## About this task
Transcribe, word for word and without additions, each line below from the one containing "thumb mcp: (30, 197)" through the one containing "pinky tip: (288, 469)", both ends included.

__________________________________________________

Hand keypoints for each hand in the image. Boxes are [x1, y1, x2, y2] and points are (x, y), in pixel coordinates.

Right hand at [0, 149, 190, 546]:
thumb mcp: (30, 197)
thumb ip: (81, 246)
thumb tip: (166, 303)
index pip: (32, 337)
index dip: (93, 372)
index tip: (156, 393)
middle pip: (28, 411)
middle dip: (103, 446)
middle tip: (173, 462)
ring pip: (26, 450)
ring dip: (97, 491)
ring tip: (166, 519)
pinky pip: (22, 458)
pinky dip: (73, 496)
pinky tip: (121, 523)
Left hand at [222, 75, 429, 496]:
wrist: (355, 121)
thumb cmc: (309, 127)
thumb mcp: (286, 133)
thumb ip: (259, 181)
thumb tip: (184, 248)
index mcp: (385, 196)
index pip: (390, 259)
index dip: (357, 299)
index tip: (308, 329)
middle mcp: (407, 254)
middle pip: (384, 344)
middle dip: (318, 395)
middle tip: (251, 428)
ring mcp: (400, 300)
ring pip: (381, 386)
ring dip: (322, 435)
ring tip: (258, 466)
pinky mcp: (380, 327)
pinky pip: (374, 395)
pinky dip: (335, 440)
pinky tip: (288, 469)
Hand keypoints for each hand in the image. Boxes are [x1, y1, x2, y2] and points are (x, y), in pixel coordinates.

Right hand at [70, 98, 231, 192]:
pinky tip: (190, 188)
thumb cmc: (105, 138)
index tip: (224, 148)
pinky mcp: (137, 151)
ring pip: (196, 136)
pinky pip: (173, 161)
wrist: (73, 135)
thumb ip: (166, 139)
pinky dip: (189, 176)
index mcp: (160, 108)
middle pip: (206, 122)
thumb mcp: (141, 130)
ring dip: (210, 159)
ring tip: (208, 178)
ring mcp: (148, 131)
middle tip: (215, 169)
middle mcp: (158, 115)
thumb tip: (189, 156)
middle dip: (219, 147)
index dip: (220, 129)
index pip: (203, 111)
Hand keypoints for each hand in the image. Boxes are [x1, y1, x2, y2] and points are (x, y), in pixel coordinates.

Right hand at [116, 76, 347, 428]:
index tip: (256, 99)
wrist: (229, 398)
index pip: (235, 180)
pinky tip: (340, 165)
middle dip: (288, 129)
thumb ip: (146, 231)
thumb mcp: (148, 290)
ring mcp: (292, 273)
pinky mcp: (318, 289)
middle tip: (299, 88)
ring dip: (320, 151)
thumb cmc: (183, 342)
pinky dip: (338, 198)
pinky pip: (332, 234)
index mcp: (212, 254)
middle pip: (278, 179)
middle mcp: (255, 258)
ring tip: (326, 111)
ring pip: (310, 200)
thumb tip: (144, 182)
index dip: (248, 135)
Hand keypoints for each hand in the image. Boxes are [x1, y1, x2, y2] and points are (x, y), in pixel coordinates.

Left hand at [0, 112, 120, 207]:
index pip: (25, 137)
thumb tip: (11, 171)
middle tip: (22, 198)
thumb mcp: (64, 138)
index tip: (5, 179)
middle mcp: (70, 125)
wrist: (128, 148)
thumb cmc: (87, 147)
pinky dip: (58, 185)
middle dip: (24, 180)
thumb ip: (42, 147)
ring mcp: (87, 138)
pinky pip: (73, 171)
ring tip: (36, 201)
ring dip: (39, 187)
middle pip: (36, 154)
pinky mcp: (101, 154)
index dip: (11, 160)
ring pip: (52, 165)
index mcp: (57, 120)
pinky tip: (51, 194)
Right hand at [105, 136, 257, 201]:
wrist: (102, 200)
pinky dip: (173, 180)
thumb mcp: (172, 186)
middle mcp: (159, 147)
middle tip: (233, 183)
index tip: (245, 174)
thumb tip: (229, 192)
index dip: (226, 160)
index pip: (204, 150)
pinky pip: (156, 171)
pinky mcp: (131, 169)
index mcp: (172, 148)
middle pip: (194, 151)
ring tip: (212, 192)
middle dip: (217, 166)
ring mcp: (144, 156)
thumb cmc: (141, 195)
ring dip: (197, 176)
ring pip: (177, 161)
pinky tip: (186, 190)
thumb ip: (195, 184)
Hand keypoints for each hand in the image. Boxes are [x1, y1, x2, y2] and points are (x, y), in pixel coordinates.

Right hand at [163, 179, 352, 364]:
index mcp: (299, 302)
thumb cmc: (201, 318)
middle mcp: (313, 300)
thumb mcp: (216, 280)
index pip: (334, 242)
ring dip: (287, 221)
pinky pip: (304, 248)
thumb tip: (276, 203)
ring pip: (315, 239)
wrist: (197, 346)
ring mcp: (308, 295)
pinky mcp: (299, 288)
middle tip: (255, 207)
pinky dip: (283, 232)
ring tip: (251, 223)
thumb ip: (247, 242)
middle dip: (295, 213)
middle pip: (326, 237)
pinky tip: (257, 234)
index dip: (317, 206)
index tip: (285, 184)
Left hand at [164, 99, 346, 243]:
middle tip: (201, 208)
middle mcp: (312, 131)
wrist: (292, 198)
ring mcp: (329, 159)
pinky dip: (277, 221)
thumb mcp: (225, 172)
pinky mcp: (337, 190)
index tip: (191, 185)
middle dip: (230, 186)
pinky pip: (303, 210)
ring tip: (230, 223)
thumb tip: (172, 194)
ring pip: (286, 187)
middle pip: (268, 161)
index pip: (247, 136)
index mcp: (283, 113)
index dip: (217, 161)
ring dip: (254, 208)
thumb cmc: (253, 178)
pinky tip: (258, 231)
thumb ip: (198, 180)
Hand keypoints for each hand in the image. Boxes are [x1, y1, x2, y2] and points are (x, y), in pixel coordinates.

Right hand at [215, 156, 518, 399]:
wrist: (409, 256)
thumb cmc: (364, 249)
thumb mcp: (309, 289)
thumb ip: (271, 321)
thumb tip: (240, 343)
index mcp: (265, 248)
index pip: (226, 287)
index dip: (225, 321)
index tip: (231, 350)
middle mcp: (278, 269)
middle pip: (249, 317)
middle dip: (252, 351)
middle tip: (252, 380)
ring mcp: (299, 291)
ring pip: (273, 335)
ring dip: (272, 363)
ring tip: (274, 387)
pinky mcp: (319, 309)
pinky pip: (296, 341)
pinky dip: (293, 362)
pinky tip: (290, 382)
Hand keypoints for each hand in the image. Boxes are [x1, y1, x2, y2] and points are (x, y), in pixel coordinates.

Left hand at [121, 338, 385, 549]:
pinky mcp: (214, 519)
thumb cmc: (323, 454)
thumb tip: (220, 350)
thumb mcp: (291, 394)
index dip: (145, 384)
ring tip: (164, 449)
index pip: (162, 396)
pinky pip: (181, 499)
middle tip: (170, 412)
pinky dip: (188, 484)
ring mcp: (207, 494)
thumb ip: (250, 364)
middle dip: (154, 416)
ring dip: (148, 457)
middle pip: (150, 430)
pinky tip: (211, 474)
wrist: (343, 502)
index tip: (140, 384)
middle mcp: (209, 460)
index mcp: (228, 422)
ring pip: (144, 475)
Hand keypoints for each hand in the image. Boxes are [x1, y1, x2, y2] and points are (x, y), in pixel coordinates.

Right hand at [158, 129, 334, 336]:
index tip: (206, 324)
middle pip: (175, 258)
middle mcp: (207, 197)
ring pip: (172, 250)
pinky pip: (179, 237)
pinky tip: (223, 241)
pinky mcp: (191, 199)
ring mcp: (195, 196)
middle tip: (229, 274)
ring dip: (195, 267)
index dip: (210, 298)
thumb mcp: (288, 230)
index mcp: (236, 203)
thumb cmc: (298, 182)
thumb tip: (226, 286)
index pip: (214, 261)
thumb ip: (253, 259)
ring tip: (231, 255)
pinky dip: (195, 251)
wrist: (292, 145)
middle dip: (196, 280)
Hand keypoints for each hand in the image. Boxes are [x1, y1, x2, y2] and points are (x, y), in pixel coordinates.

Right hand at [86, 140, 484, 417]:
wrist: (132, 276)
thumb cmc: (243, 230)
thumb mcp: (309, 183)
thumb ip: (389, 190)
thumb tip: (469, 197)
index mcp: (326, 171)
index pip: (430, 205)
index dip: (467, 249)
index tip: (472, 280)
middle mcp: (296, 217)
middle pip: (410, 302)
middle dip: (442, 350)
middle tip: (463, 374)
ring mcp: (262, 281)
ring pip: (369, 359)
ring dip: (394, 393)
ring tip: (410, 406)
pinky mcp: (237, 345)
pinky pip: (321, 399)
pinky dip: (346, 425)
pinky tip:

__________________________________________________

## Output of the exercise
thumb mcp: (30, 197)
thumb ip: (81, 246)
thumb tip: (166, 303)
index pip: (32, 337)
index dip: (93, 372)
index tip: (156, 393)
middle pip: (28, 411)
middle dip: (103, 446)
middle tip: (173, 462)
ring pip: (26, 450)
ring dip: (97, 491)
ring tip: (166, 519)
pinky pip: (22, 458)
pinky dip: (73, 496)
pinky tip: (121, 523)
Left hand at [222, 75, 429, 496]:
wrist: (355, 121)
thumb cmc: (309, 127)
thumb mcp: (286, 133)
thumb ip: (259, 181)
thumb tip: (184, 248)
index mcp: (385, 196)
index pip: (390, 259)
index dip: (357, 299)
index tip: (308, 329)
middle mcp: (407, 254)
middle pip: (384, 344)
middle dip: (318, 395)
middle tip: (251, 428)
ring mcp: (400, 300)
ring pip: (381, 386)
ring dip: (322, 435)
ring tip: (258, 466)
pinky mcp: (380, 327)
pinky pip: (374, 395)
pinky dip: (335, 440)
pinky tip: (288, 469)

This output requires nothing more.